Martín Vizcarra. (Foto: Presidencia de la República | Archivo)
Martín Vizcarra. (Foto: Presidencia de la República | Archivo)
/ Andres Valle
Pedro Ortiz Bisso

Es absurdo que por unos audios que merecen una profunda investigación, pero que de por sí no acreditan delitos, y que tienen como uno de sus protagonistas a un fanfarrón, se pretenda vacar al presidente de la República.

Hacia ello va nuestro Congreso, cuya capacidad para superarse a sí mismo parece infinita.

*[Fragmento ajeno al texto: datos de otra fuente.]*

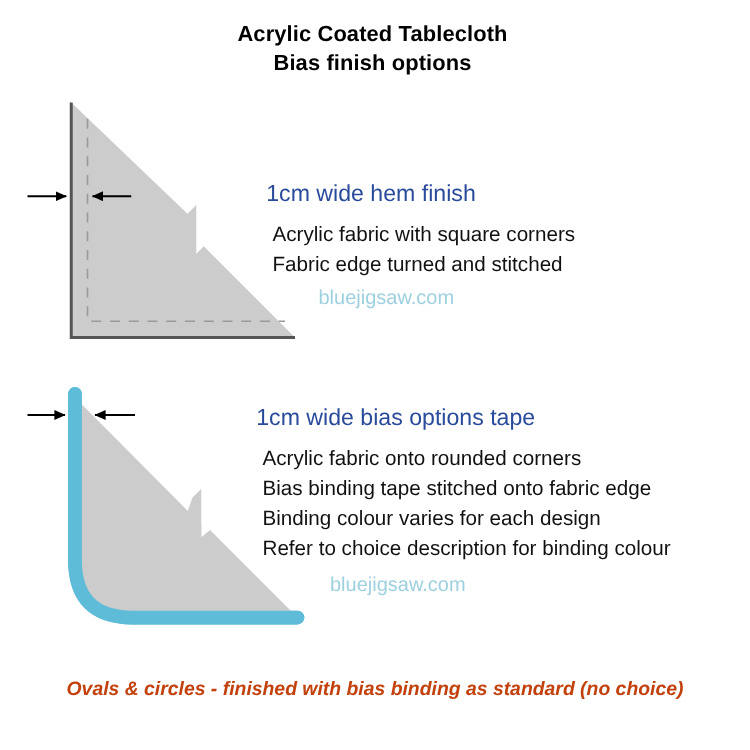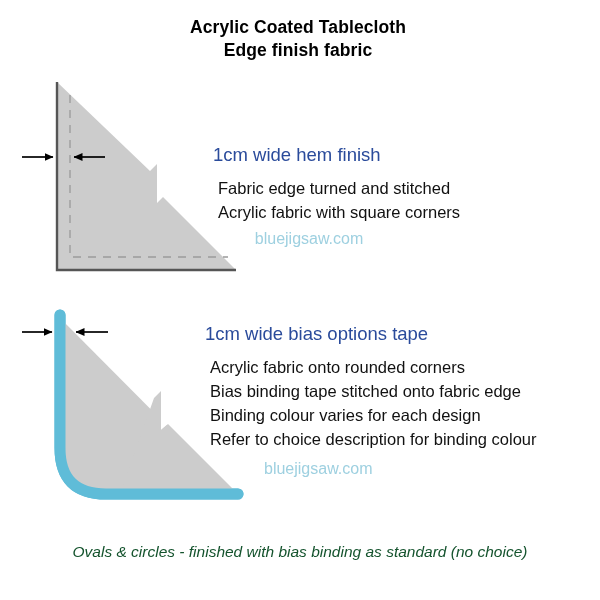--- a/index.html
+++ b/index.html
@@ -107,7 +107,7 @@
 
   <div class="title-block">
     <div class="title-line">Acrylic Coated Tablecloth</div>
-    <div class="title-line">Edge finish fabric</div>
+    <div class="title-line">Bias finish options</div>
   </div>
 
   <svg class="diagram-svg" viewBox="0 0 600 600">

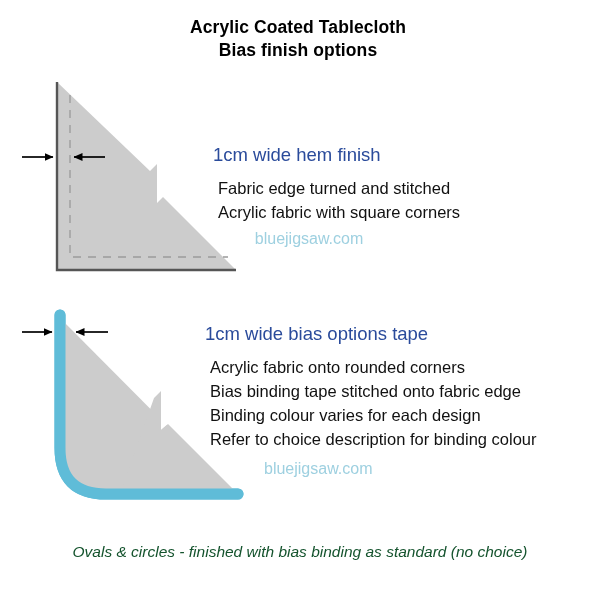--- a/index.html
+++ b/index.html
@@ -171,8 +171,8 @@
   <div class="text-block" id="block-hem">
     <div class="block-heading">1cm wide hem finish</div>
     <div class="block-lines">
+      <div class="block-line">Acrylic fabric with square corners</div>
       <div class="block-line">Fabric edge turned and stitched</div>
-      <div class="block-line">Acrylic fabric with square corners</div>
       <div class="brand brand-1">bluejigsaw.com</div>
     </div>
   </div>

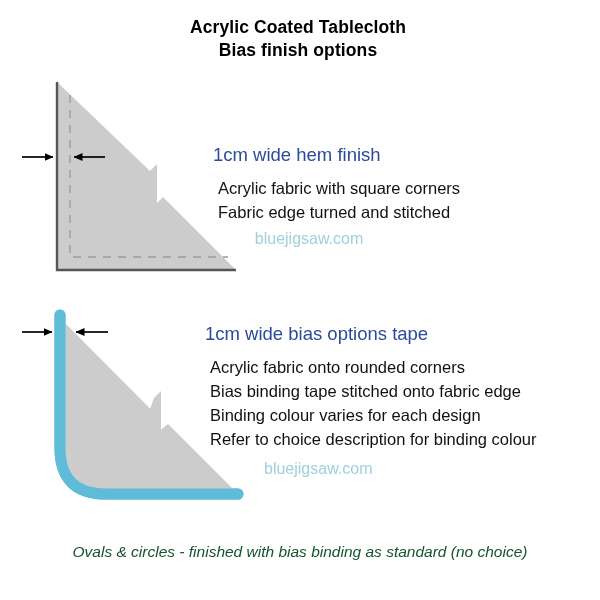--- a/index.html
+++ b/index.html
@@ -94,8 +94,8 @@
   .footer-line {
     font-size: 15.5px;
     font-style: italic;
-    font-weight: normal;
-    color: #14532d;
+    font-weight: bold;
+    color: #c2410c;
     line-height: 22px;
     white-space: nowrap;
   }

Detrás de esta maniobra no hay ningún ánimo fiscalizador. Basta con fijarse en los antecedentes del señor Alarcón (denunciado por la Fiscal de la Nación) o recordar con qué partido llegó al Congreso (Antauro Humala debe estar salivando en su celda). O hacer lo mismo con otros de sus dilectos colegas, como el señor Luna, enemigo número 1 de la “maldita Sunedu”. ¿Y la investigación de los ‘Cuellos Blancos’ donde Podemos, de los señores Luna y Urresti, tienen mucho que explicar? ¿Y la norma que establece impedimentos para que los sentenciados postulen? Hay más etcéteras en este cuento, un burdo “sálvese quien pueda” en la peor crisis sanitaria de nuestra historia.

Esto no libra de la vergüenza al señor Vizcarra, quien no ha sido transparente con el país y cuyo protagonismo en el tristemente Caso Swing debe ser investigado. Sin embargo, hasta el momento no existe un hecho que acredite la necesidad de su salida de la presidencia.

Ante situaciones como esta, un país civilizado actúa con firmeza, pero con calma, respetando los procedimientos que manda la ley.

Escribí un país civilizado. Grave error.